HetRef2; mapping UMI from each cell in the testing sample to a reference genome and to generate a UMI coverage correlated to the HetRef2 coordinates, and calculating a zygosity score based on the UMI coverage related to the two nucleotides registered in each HetRef2 position; generating a range of the UMI coverage threshold; and predicting the prevalence of LOH in a population of cells edited by CRISPR based on a percentage of cells predicted to be LOH using a model, the UMI coverage threshold, or combinations thereof.

In some aspects, the present disclosure provides systems and methods wherein a variant position is included in HetRef if it is covered by at least about 20 DNA sequencing reads.

In some aspects, the present disclosure provides systems and methods wherein heterozygous variant positions having imbalanced allelic expression are defined if 80% or more of UMIs mapped to a HetRef position are covered by the same nucleotide.

In some aspects, the present disclosure provides systems and methods wherein the scRNAseq data are excluded for the calculation of a zygosity score if they do not meet a minimum threshold for number of UMIs detected at a HetRef position.
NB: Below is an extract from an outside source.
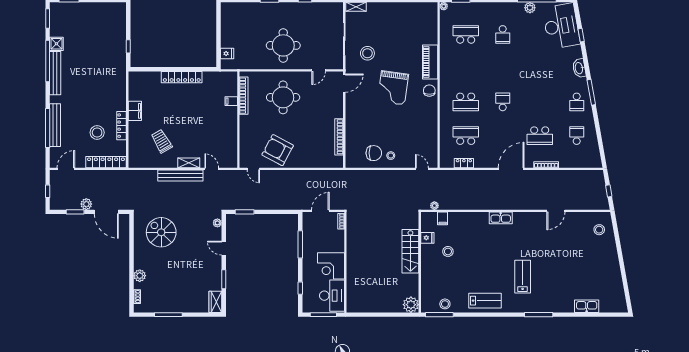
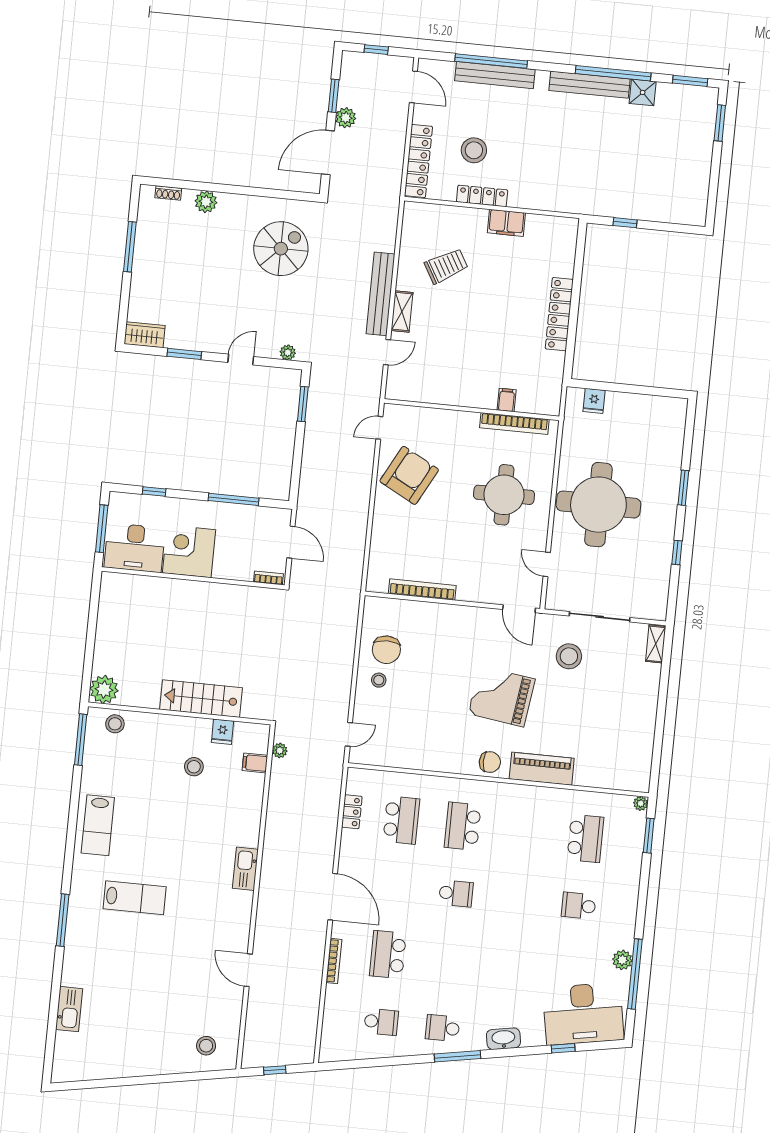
round table: (283, 45) -> (598, 505), width x1.36, depth x1.36
stool: (445, 304) -> (115, 724), moved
In some aspects, the present disclosure provides systems and methods wherein a position is considered heterozygous if each one of the two alleles in bulk DNA sequencing is represented by between about 20% and about 80% of reads in a DNA sequencing dataset.

In one aspect of the present disclosure, bulk DNA sequencing refers to random sequencing of multiple cells in a mixture of pooled cells. In one aspect of the present disclosure, bulk RNA sequencing refers to random sequencing of pooled cells.

In some aspects, the present disclosure provides systems and methods wherein the HetRef2 is a subset of the HetRef.

In some aspects, the present disclosure provides systems and methods wherein the HetRef2 removes any heterozygous variant positions having imbalanced allelic expression from the HetRef.